:: Data for this exercise ::
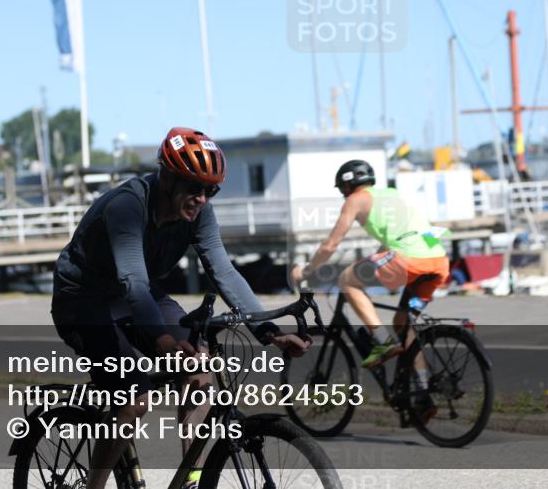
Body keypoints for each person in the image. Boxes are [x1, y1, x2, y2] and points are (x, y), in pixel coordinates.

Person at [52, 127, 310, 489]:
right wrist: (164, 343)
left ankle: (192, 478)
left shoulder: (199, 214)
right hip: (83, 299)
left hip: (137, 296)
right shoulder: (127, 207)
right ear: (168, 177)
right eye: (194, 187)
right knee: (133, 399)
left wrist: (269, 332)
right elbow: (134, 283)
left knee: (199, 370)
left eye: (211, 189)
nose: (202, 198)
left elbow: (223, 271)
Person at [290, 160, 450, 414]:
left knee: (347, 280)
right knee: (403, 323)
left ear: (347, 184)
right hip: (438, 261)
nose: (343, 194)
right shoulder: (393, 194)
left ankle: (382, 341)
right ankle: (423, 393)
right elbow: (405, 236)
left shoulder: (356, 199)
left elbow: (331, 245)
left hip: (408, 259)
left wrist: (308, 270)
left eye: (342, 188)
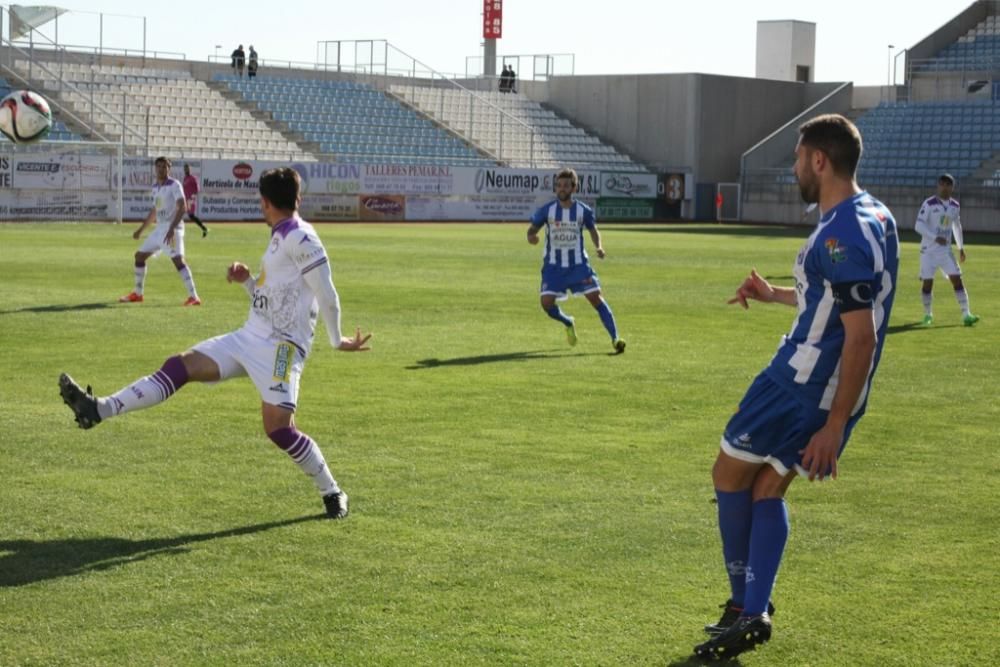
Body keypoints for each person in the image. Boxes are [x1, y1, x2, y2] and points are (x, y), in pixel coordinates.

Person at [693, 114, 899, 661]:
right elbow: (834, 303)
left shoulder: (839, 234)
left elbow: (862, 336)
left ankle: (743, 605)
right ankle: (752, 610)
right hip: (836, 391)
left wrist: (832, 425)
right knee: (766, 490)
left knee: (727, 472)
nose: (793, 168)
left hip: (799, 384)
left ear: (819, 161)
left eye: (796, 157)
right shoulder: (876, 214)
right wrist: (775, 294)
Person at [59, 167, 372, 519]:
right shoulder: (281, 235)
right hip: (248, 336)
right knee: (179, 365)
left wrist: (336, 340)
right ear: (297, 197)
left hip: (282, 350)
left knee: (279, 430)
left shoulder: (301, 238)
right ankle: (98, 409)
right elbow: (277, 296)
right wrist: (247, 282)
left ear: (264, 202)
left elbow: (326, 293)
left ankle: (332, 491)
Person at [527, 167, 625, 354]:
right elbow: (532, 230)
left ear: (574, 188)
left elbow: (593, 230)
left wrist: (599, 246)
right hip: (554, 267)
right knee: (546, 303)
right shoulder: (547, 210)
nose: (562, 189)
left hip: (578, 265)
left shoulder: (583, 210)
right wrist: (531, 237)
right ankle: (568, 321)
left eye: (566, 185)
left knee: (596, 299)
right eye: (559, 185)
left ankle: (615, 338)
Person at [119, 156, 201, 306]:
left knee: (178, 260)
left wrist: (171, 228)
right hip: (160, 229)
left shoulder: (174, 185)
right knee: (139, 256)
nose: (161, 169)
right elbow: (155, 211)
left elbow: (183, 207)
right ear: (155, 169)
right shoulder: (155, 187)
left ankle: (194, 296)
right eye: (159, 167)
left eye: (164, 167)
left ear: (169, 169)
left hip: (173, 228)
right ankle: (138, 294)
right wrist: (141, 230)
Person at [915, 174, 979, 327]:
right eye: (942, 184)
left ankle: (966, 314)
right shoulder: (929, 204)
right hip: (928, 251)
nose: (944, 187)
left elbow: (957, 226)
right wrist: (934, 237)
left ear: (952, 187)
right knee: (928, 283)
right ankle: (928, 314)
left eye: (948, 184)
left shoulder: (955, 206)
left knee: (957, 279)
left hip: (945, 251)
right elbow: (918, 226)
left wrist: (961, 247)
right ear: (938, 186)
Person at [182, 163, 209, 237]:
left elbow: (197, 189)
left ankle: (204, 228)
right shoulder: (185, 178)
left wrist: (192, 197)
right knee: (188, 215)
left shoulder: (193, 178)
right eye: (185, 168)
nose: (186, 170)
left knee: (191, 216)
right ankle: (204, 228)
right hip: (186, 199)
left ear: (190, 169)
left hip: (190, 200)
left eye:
:::
■ Prompt: Please repeat every record exactly, leaving the pictures out.

■ Reply to the exercise:
Body keypoints for each person in the image. Boxes are [x1, y1, x2, y2] and points are (x, y), in pixel coordinates.

Person at [52, 127, 310, 489]:
right wrist: (164, 343)
left ankle: (192, 478)
left shoulder: (199, 214)
right hip: (83, 299)
left hip: (137, 296)
right shoulder: (127, 207)
right ear: (168, 177)
right eye: (194, 187)
right knee: (133, 399)
left wrist: (269, 332)
right elbow: (134, 283)
left knee: (199, 370)
left eye: (211, 189)
nose: (202, 198)
left elbow: (223, 271)
Person at [290, 160, 450, 414]:
left knee: (347, 280)
right knee: (403, 323)
left ear: (347, 184)
right hip: (438, 261)
nose: (343, 194)
right shoulder: (393, 194)
left ankle: (382, 341)
right ankle: (423, 393)
right elbow: (405, 236)
left shoulder: (356, 199)
left elbow: (331, 245)
left hip: (408, 259)
left wrist: (308, 270)
left eye: (342, 188)
Body keypoints for each person in the image. Boxes are [x1, y1, x2, y2] and points are (x, y), in pixel coordinates.

Person at [693, 114, 899, 661]:
right elbow: (834, 303)
left shoulder: (839, 234)
left elbow: (862, 336)
left ankle: (743, 605)
right ankle: (752, 610)
right hip: (836, 391)
left wrist: (832, 425)
right knee: (766, 490)
left knee: (727, 472)
nose: (793, 168)
left hip: (799, 384)
left ear: (819, 161)
left eye: (796, 157)
right shoulder: (876, 214)
right wrist: (775, 294)
Person at [59, 167, 372, 519]:
right shoulder: (281, 235)
right hip: (248, 336)
right knee: (179, 365)
left wrist: (336, 340)
right ear: (297, 197)
left hip: (282, 350)
left knee: (279, 430)
left shoulder: (301, 238)
right ankle: (98, 409)
right elbow: (277, 296)
right wrist: (247, 282)
left ear: (264, 202)
left elbow: (326, 293)
left ankle: (332, 491)
Person at [527, 167, 625, 354]:
right elbow: (532, 230)
left ear: (574, 188)
left elbow: (593, 230)
left wrist: (599, 246)
right hip: (554, 267)
right knee: (546, 303)
right shoulder: (547, 210)
nose: (562, 189)
left hip: (578, 265)
left shoulder: (583, 210)
right wrist: (531, 237)
right ankle: (568, 321)
left eye: (566, 185)
left knee: (596, 299)
right eye: (559, 185)
left ankle: (615, 338)
Person at [119, 156, 201, 306]:
left knee: (178, 260)
left wrist: (171, 228)
right hip: (160, 229)
left shoulder: (174, 185)
right knee: (139, 256)
nose: (161, 169)
right elbow: (155, 211)
left elbow: (183, 207)
right ear: (155, 169)
right shoulder: (155, 187)
left ankle: (194, 296)
right eye: (159, 167)
left eye: (164, 167)
left ear: (169, 169)
left hip: (173, 228)
right ankle: (138, 294)
right wrist: (141, 230)
Person at [915, 174, 979, 327]:
right eye: (942, 184)
left ankle: (966, 314)
right shoulder: (929, 204)
right hip: (928, 251)
nose: (944, 187)
left elbow: (957, 226)
right wrist: (934, 237)
left ear: (952, 187)
right knee: (928, 283)
right ankle: (928, 314)
left eye: (948, 184)
left shoulder: (955, 206)
left knee: (957, 279)
left hip: (945, 251)
right elbow: (918, 226)
left wrist: (961, 247)
right ear: (938, 186)
Person at [182, 163, 209, 237]:
left elbow: (197, 189)
left ankle: (204, 228)
right shoulder: (185, 178)
left wrist: (192, 197)
right knee: (188, 215)
left shoulder: (193, 178)
right eye: (185, 168)
nose: (186, 170)
left knee: (191, 216)
right ankle: (204, 228)
right hip: (186, 199)
left ear: (190, 169)
left hip: (190, 200)
left eye:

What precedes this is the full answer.